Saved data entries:

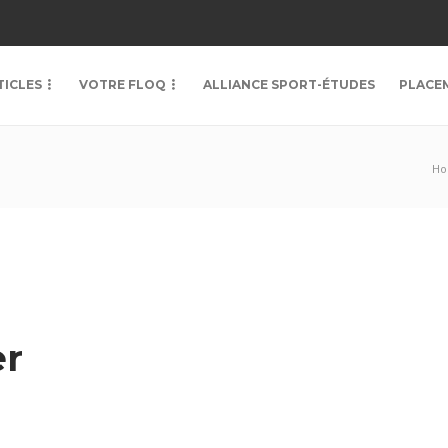
TICLES
VOTRE FLOQ
ALLIANCE SPORT-ÉTUDES
PLACE
H
er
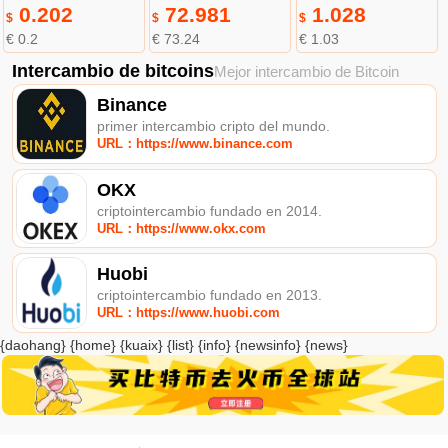
0.202
72.981
1.028
$
$
$
€ 0.2
€ 73.24
€ 1.03
Intercambio de bitcoins
Mejor intercambio de Bitcoin
Binance
primer intercambio cripto del mundo.
URL：https://www.binance.com
OKX
criptointercambio fundado en 2014.
URL：https://www.okx.com
Huobi
criptointercambio fundado en 2013.
URL：https://www.huobi.com
{daohang} {home} {kuaix} {list} {info} {newsinfo} {news}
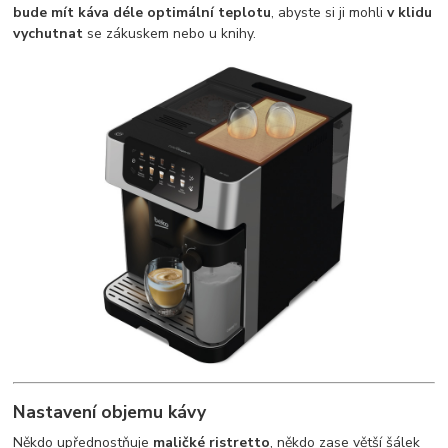
bude mít káva déle optimální teplotu
, abyste si ji mohli
v klidu
vychutnat
se zákuskem nebo u knihy.
Nastavení objemu kávy
Někdo upřednostňuje
maličké ristretto
, někdo zase větší šálek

Task to carry out ▸
Set the pictures aside and restate word for word only the lines from the line containing "ALLIANCE SPORT-ÉTUDES" through the end of the entries above, both included.

Task output ▸
ALLIANCE SPORT-ÉTUDES
PLACE
H
er
0.202
72.981
1.028
$
$
$
€ 0.2
€ 73.24
€ 1.03
Intercambio de bitcoins
Mejor intercambio de Bitcoin
Binance
primer intercambio cripto del mundo.
URL：https://www.binance.com
OKX
criptointercambio fundado en 2014.
URL：https://www.okx.com
Huobi
criptointercambio fundado en 2013.
URL：https://www.huobi.com
{daohang} {home} {kuaix} {list} {info} {newsinfo} {news}
bude mít káva déle optimální teplotu
, abyste si ji mohli
v klidu
vychutnat
se zákuskem nebo u knihy.
Nastavení objemu kávy
Někdo upřednostňuje
maličké ristretto
, někdo zase větší šálek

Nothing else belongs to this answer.